Well the biggest thing against Numba is once again you have to write everything from scratch if you want to do things non-trivial. They finally have a way for you to extend Numba to add a class, but you don't by default get the whole Python standard library compatible with it, and classes defined in user's packages aren't automatically compatible with it. So you have to start re-writing basic data structures and other types to get the full algorithm JIT'd. And Python's standard library isn't all setup with @generated_jit to then dispatch everything effectively. So you end up having to build tons of things on your own because of the lack of library support, and it adds development time. Then there are restrictions on allocations, no easy way to do distributed parallelism, take in functions to my functions to inline them (this is important for writing things like ODE solvers, but with Numba you have to do a hack to make this almost work but it won't optimize this well), etc. Essentially it hits a feature wall when it gets past microbenchmarks and to real programming. This all hearkens back to your first comment:
>Let's say you're exploring with NumPy
Exactly: if you're content with building everything off of arrays yourself then Numba will do fine. But its limitations significantly impact the ability to compose full packages in native Python with constant propagation, interprocedural optimization, etc.: all the stuff you you depend on static languages doing in order to optimize large-scale software. On top of that, it's a difficult dependency to install. So in the end, it's great for JITing little blurbs, but I quickly hit the edge when trying to fight it.

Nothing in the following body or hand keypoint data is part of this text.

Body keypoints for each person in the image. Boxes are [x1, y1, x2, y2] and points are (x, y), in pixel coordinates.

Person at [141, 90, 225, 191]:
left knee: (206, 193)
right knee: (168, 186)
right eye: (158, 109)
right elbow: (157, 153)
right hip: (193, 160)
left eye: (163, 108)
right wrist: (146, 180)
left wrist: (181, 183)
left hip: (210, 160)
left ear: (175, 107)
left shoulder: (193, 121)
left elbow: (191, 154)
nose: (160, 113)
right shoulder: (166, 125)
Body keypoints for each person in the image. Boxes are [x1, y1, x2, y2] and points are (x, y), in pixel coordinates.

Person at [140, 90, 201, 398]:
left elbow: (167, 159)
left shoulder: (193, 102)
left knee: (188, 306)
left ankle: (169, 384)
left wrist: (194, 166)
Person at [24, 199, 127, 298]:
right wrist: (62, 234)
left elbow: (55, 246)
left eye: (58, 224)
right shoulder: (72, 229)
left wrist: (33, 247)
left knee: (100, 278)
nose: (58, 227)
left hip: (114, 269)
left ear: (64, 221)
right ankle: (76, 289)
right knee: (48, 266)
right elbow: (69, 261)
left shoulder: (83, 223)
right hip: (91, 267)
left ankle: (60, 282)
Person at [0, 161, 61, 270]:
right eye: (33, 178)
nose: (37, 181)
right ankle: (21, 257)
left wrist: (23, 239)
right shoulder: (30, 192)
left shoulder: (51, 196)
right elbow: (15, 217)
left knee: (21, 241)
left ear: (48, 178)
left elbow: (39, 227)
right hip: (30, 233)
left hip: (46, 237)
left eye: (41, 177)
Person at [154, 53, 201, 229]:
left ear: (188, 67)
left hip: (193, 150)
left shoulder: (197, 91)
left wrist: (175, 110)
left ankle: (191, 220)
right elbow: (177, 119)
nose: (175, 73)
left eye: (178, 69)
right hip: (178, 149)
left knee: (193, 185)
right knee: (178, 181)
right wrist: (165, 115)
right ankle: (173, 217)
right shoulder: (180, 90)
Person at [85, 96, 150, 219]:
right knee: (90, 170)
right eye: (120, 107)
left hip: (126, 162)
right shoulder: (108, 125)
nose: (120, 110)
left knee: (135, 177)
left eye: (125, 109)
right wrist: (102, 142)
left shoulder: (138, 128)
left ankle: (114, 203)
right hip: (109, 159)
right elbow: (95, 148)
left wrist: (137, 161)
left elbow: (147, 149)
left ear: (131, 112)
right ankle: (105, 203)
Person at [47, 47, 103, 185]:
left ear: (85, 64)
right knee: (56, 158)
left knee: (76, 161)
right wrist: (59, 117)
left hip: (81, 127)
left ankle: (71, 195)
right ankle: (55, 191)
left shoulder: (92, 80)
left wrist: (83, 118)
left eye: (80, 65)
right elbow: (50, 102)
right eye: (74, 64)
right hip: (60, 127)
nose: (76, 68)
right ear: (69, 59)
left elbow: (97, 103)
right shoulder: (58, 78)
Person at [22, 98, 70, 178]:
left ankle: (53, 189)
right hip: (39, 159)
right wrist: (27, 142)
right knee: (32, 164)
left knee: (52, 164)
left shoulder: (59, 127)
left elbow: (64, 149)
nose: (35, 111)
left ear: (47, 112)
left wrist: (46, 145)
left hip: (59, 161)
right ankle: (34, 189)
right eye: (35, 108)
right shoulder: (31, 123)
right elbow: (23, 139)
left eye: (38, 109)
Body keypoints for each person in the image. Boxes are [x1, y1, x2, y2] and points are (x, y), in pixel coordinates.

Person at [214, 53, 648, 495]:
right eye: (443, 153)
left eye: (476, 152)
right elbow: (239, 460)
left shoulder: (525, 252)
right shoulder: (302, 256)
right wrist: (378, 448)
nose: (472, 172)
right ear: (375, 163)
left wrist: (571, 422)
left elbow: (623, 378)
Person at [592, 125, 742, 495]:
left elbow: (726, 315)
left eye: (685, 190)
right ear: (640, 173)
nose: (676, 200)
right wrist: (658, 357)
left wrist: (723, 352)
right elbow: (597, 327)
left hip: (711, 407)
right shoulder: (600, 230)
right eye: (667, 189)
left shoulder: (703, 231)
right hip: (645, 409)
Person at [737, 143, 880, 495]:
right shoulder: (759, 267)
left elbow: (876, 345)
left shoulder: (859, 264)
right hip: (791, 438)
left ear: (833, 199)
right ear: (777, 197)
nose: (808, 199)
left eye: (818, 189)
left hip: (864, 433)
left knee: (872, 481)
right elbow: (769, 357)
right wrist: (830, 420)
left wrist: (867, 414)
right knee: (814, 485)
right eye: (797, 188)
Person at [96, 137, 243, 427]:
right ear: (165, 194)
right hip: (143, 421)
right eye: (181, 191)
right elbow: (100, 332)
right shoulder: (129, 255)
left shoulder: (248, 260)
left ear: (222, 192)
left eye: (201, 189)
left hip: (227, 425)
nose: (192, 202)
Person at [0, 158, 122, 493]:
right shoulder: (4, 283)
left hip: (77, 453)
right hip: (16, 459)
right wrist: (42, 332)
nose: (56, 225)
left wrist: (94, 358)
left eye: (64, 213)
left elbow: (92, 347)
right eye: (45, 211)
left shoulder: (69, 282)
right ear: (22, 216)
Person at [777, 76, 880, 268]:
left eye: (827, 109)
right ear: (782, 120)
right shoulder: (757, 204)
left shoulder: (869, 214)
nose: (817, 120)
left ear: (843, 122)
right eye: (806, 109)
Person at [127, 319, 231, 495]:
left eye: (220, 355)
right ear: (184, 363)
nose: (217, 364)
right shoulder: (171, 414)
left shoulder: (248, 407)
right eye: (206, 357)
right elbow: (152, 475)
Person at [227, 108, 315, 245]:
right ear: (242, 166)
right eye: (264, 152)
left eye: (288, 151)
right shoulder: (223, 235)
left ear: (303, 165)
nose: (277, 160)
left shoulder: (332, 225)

Cython is similar to Numba, where you can setup your own fused types and extension classes, re-writing the standard library, etc., but now you've taken to writing essentially the stdlib for a language (or at least the parts you need) just to be allowed to use this "easy accelerator" for a demanding project.
If it was 10 years ago these issues would be okay, but these days it stands out as a productivity and performance barrier. Julia has already solved this problem, and hell even LuaJIT is easier to build this kind of software with. Or if you're going to fuss around with compiled code, we can use D or Rust, or even go all the way back to C++ and Fortran. In fact, it's quite telling that even fairly recent big "Python" projects like TensorFlow, PyTorch, FEniCS, etc. all built their whole package in C++ and made Python bindings instead of trying to use these accelerators. Meanwhile people are punching out large Julia projects are using pure Julia without hesitation.
To an end user of packages it really doesn't matter how it was implemented, but when your work and research is in developing these kinds of large software projects, these limitations make a huge difference.